And yes, I do think sex is important. Sometimes a heavily-pregnant wife may forget her husbands needs have not diminished with hers. Being stones heavier than you were on your wedding day may make you feel less attractive to your husband and more in need of cuddles. The husband, in turn, may feel rejected and believe you don’t love him anymore.

This is why communication is essential. Sometimes when a man is sulking it’s not because you are not attractive to him or because he wishes he were elsewhere, it is because his favourite football team has lost. He would like a cuddle and cup of tea just as much as you would.

That said, I believe that sex is not as important as many women – and particularly young women – imagine it is. After all, sexual attraction is at its peak when you are relative strangers so it is an act of self-delusion to insist that wonderful sex will keep a marriage going for decades and decades. The only thing that will do that is true friendship, understanding and compassion.

We women must also remember that men like to have a role. In any future marriage that I am lucky enough to enter into, I will remind myself every day that when men do something wrong – like burning the toast; not putting up the shelves, or putting them up crooked – it’s not a good idea to take over as though you are the man of the house. Let men be men. It is possible to be different and yet equal.

What will this third wedding be like, you ask? Well the second one was fairly decadent (me in gold brocade and a Turkish turban being carried down the Brompton Road on a chaise longue) so it doesn’t need to be very wild. It certainly won’t be in a church but maybe an Elvis chapel in Vegas would be fun.

I flatter myself, in fact, that I’m quite good at wedding planning – maybe a product of those pre-pubescent years spent mapping out my own nuptials.

Meanwhile, I truly do believe that marriage in my 50s could be one of the best decisions of my life and I’m open to suggestions both for venue, styling – and husband! Applications on a postcard please to PO BOX WEDDING BELLS, The Chapel, Las Vegas.
# # # # # # #
§ Assigned task a
Pick out each line in the entries below that contains the word "foot".

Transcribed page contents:
# # # # # # #
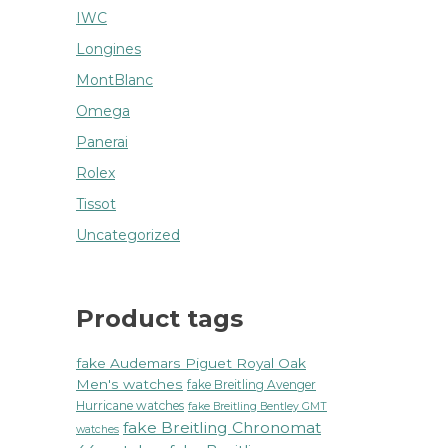
IWC
Longines
MontBlanc
Omega
Panerai
Rolex
Tissot
Uncategorized
Product tags
fake Audemars Piguet Royal Oak
Men's watches
fake Breitling Avenger
Hurricane watches
fake Breitling Bentley GMT
fake Breitling Chronomat
watches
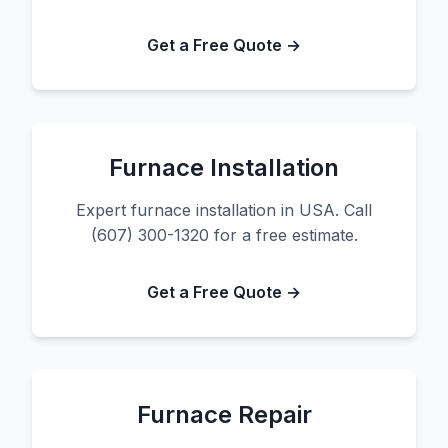
Get a Free Quote →
Furnace Installation
Expert furnace installation in USA. Call
(607) 300-1320 for a free estimate.
Get a Free Quote →
Furnace Repair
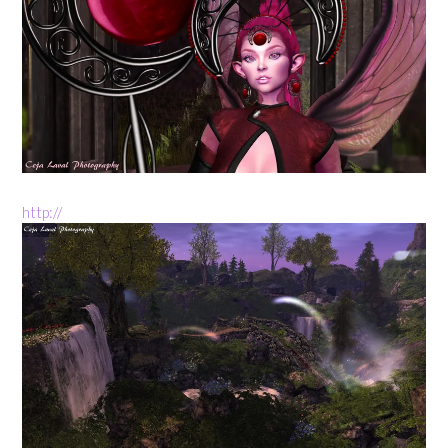
http://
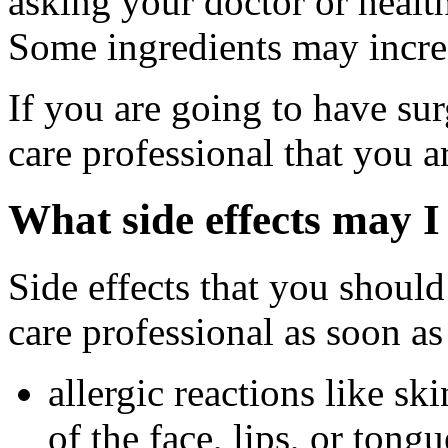
asking your doctor or health
Some ingredients may increa
If you are going to have sur
care professional that you a
What side effects may I
Side effects that you should
care professional as soon as
allergic reactions like sk
of the face, lips, or tongu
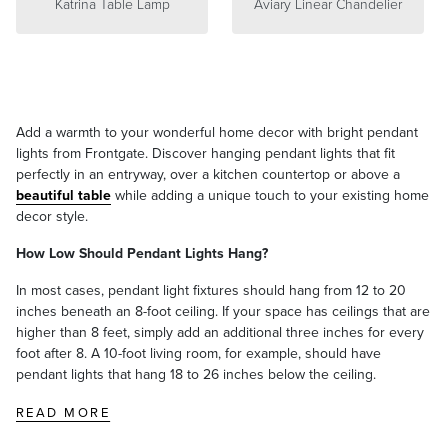
Katrina Table Lamp
Aviary Linear Chandelier
Add a warmth to your wonderful home decor with bright pendant
lights from Frontgate. Discover hanging pendant lights that fit
perfectly in an entryway, over a kitchen countertop or above a
beautiful table
while adding a unique touch to your existing home
decor style.
How Low Should Pendant Lights Hang?
In most cases, pendant light fixtures should hang from 12 to 20
inches beneath an 8-foot ceiling. If your space has ceilings that are
higher than 8 feet, simply add an additional three inches for every
foot after 8. A 10-foot living room, for example, should have
pendant lights that hang 18 to 26 inches below the ceiling.
READ MORE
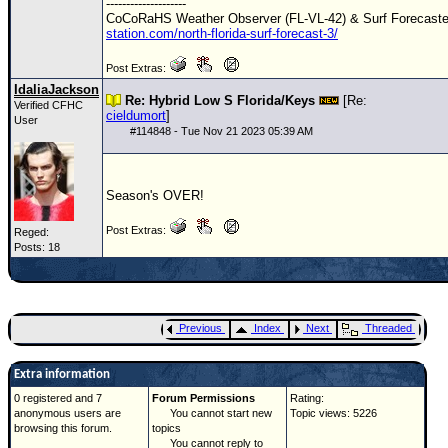
--------------------
CoCoRaHS Weather Observer (FL-VL-42) & Surf Forecast
station.com/north-florida-surf-forecast-3/
Post Extras:
IdaliaJackson
Re: Hybrid Low S Florida/Keys
[Re:
Verified CFHC
cieldumort
]
User
#
114848
- Tue Nov 21 2023 05:39 AM
Season's OVER!
Post Extras:
Reged:
Posts: 18
Previous
Index
Next
Threaded
Extra information
0 registered and 7
Forum Permissions
Rating:
anonymous users are
You cannot start new
Topic views: 5226
browsing this forum.
topics
You cannot reply to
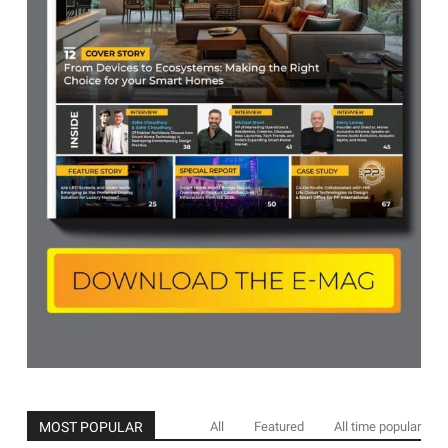
MOST POPULAR
All
Featured
All time popular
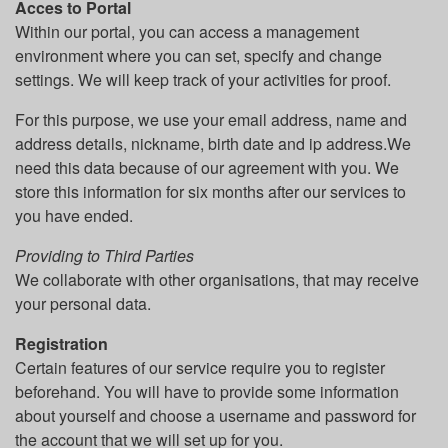
Acces to Portal
Within our portal, you can access a management
environment where you can set, specify and change
settings. We will keep track of your activities for proof.
For this purpose, we use your email address, name and
address details, nickname, birth date and ip address.We
need this data because of our agreement with you. We
store this information for six months after our services to
you have ended.
Providing to Third Parties
We collaborate with other organisations, that may receive
your personal data.
Registration
Certain features of our service require you to register
beforehand. You will have to provide some information
about yourself and choose a username and password for
the account that we will set up for you.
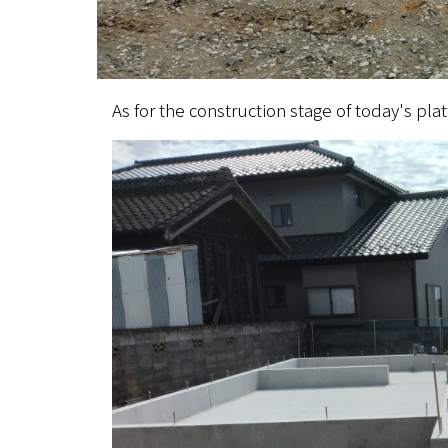
As for the construction stage of today's pl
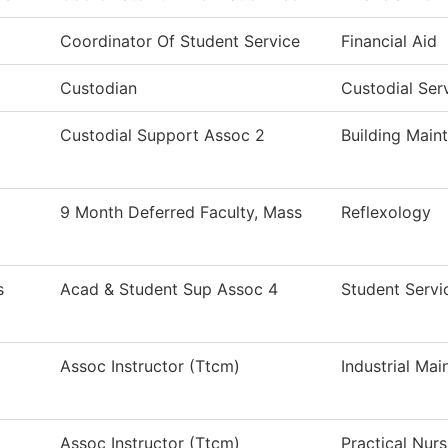
Coordinator Of Student Service
Financial Aid
Custodian
Custodial Ser
Custodial Support Assoc 2
Building Main
9 Month Deferred Faculty, Mass
Reflexology
s
Acad & Student Sup Assoc 4
Student Servi
Assoc Instructor (Ttcm)
Industrial Ma
Assoc Instructor (Ttcm)
Practical Nur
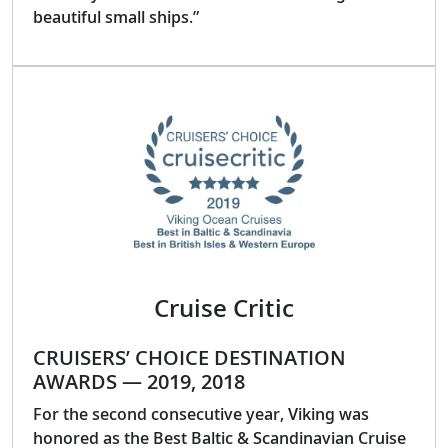
beautiful small ships.”
Cruise Critic
CRUISERS’ CHOICE DESTINATION
AWARDS — 2019, 2018
For the second consecutive year, Viking was
honored as the Best Baltic & Scandinavian Cruise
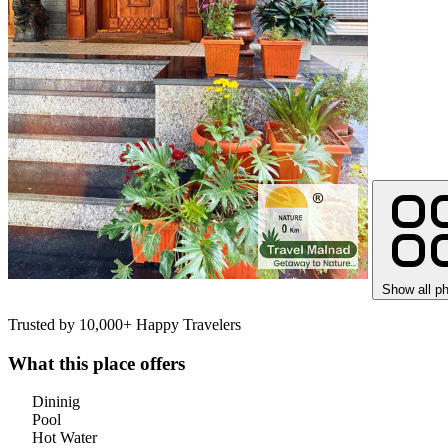
Show all p
Trusted by 10,000+ Happy Travelers
What this place offers
Dininig
Pool
Hot Water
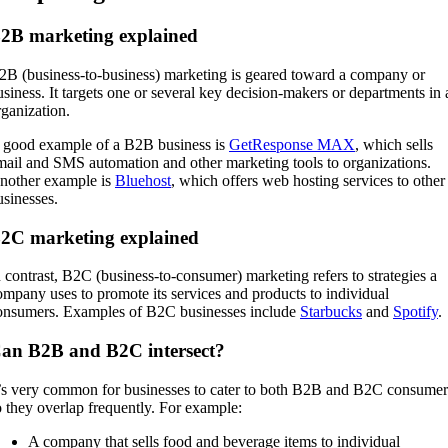
2B marketing explained
2B (business-to-business) marketing is geared toward a company or
usiness. It targets one or several key decision-makers or departments in 
rganization.
 good example of a B2B business is
GetResponse MAX
, which sells
mail and SMS automation and other marketing tools to organizations.
nother example is
Bluehost
, which offers web hosting services to other
usinesses.
2C marketing explained
n contrast, B2C (business-to-consumer) marketing refers to strategies a
ompany uses to promote its services and products to individual
onsumers. Examples of B2C businesses include
Starbucks
and
Spotify
.
an B2B and B2C intersect?
t’s very common for businesses to cater to both B2B and B2C consumer
o they overlap frequently. For example:
A company that sells food and beverage items to individual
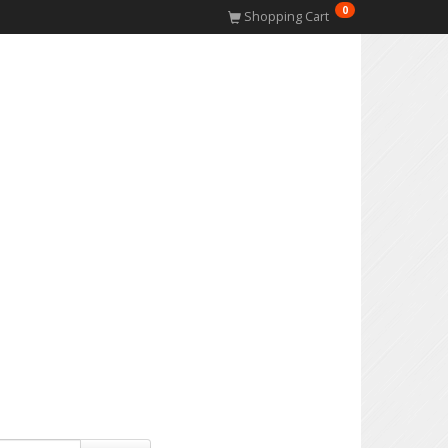
0
Shopping Cart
# # # # # # #
§ Assigned task b
Reproduce the part of the marriage essay above that begins at "We women must" and stops after "my own nuptials.".

§ Exercise result a
inches beneath an 8-foot ceiling. If your space has ceilings that are
foot after 8. A 10-foot living room, for example, should have

§ Exercise result b
We women must also remember that men like to have a role. In any future marriage that I am lucky enough to enter into, I will remind myself every day that when men do something wrong – like burning the toast; not putting up the shelves, or putting them up crooked – it’s not a good idea to take over as though you are the man of the house. Let men be men. It is possible to be different and yet equal.

What will this third wedding be like, you ask? Well the second one was fairly decadent (me in gold brocade and a Turkish turban being carried down the Brompton Road on a chaise longue) so it doesn’t need to be very wild. It certainly won’t be in a church but maybe an Elvis chapel in Vegas would be fun.

I flatter myself, in fact, that I’m quite good at wedding planning – maybe a product of those pre-pubescent years spent mapping out my own nuptials.